DTC pet brands took a larger share of the market. Our sales have doubled since the lockdown started, said Tails.com founder. Tails.com is a tailored-made pet food subscription service like Ollie and Tailored Pet.
The Coronavirus simply gave DTC and designer pet food companies that were already trending even more of a lift in subscribers and orders.
Retailer Innovation & Digital-First Brands
A crisis is where opportunity and innovation are born. There has been creativity and innovation from companies across all industries adapting to the new regulations brought on by COVID-19.

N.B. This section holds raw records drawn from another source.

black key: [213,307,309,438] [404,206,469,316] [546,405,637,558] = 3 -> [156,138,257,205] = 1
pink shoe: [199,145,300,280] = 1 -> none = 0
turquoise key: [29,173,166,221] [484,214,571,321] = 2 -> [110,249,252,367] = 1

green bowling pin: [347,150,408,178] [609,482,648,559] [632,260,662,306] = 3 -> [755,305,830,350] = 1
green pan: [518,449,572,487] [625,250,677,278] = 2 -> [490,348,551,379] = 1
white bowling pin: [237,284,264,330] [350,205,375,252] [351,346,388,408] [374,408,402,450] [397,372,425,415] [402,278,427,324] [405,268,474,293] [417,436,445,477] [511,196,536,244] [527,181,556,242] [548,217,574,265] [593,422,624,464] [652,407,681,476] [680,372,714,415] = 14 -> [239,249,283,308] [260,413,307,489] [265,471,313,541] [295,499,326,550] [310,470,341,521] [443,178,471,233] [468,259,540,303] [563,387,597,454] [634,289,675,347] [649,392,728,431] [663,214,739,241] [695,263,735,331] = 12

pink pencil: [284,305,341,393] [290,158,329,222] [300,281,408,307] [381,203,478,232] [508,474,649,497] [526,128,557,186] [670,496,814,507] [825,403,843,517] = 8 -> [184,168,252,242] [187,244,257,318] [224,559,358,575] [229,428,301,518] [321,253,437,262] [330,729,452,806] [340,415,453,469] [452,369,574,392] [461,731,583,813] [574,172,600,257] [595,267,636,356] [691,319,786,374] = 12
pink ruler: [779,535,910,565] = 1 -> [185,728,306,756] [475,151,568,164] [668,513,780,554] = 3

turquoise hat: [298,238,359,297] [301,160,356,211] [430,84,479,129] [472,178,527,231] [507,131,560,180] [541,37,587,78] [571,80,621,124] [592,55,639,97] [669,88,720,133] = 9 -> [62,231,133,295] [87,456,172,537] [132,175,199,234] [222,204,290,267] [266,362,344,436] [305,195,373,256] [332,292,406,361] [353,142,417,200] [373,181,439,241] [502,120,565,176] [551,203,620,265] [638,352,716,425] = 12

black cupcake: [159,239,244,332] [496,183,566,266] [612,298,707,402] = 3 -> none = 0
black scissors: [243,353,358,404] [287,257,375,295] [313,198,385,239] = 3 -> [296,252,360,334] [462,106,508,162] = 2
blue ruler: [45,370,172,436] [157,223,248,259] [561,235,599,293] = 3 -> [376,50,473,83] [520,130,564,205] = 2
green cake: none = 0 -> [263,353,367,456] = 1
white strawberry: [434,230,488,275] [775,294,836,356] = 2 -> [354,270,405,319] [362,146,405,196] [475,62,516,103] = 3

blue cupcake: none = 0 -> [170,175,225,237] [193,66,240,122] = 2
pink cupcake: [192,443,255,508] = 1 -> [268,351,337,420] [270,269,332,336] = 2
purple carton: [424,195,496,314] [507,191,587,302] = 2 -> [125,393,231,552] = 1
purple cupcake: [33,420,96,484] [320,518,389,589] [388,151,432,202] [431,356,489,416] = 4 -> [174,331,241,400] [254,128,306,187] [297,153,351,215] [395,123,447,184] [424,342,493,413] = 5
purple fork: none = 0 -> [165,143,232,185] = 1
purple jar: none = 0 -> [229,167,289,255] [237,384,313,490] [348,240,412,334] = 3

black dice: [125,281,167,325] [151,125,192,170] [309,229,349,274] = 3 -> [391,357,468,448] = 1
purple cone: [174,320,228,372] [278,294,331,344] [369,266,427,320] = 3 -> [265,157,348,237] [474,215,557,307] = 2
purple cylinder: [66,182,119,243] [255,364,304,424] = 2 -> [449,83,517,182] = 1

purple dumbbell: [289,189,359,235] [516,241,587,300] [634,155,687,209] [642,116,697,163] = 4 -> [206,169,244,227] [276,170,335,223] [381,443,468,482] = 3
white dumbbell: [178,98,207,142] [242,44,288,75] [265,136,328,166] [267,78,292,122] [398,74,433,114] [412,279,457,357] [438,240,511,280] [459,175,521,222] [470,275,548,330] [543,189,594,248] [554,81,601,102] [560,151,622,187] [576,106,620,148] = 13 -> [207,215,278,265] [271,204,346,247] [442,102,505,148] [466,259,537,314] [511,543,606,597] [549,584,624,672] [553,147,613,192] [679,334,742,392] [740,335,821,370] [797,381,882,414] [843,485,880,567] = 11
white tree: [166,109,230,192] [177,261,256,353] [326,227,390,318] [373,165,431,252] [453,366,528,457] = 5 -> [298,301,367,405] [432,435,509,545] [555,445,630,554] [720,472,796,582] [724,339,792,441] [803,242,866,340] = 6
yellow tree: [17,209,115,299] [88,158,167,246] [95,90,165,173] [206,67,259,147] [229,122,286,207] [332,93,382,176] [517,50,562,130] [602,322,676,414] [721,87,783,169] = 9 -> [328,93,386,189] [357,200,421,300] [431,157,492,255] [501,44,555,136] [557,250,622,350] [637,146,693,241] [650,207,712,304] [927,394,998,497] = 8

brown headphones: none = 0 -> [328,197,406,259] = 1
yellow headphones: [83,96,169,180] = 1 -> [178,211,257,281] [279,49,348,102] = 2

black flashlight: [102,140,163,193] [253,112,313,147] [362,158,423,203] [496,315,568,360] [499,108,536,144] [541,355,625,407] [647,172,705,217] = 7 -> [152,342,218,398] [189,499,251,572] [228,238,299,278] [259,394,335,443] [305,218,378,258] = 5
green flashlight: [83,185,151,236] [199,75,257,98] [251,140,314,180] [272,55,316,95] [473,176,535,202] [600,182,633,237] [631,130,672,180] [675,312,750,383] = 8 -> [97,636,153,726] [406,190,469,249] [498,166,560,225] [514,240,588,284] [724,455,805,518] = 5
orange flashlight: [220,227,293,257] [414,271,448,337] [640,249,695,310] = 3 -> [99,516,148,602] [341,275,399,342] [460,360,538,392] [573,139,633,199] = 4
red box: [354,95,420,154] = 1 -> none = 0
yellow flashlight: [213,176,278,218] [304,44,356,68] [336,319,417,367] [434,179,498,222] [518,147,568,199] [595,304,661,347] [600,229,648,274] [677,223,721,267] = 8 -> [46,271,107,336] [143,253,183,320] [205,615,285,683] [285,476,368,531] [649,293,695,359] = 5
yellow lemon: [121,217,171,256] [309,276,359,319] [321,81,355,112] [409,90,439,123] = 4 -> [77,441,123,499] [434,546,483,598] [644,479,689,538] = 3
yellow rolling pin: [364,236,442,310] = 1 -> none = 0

The new world is a breeding ground for pet care startups, filling gaps in the market. Digital-first pet brands are thriving.
In 2018, Wakefield did a study and found that 69% of Millennials keep track of their pets through technology. Millennials have embraced technology to care for their pets and now the rest of the word has, too.
Brick and mortar pet stores are making changes to compete with completely digital companies. The retailers who already had an omnichannel presence before COVID-19 were best set up for success.
Pet shops had to innovate as other retailers and restaurants have done with online ordering and curbside pick-up. Limited store hours and cutting non-essential item ordering such as toys and apparel are just some of the tactics pet stores had to put in place.
Pet big-box retailers got creative with blending a physical store location and an online presence. And digital-first pet brands swooped in to gain market share while the opportunity was hot.
The Future of Pet Care with COVID-19
It’s difficult to say what the future holds. Pet care is poised to take the wake of COVID-19 well. The industry has been on a growth trajectory. There is hope it will pull through with ease. Overall, the biggest trend here, is seeing how uncertainty impacts industries, which we get further into in our previous blog here.
The increase in adoption and foster care should be promising for a rebound that could be even better than 2008.
Will pet food and e-commerce sales be able to carry the industry through the pandemic? Only time will tell. The one thing that will never change is a love for man’s best friend.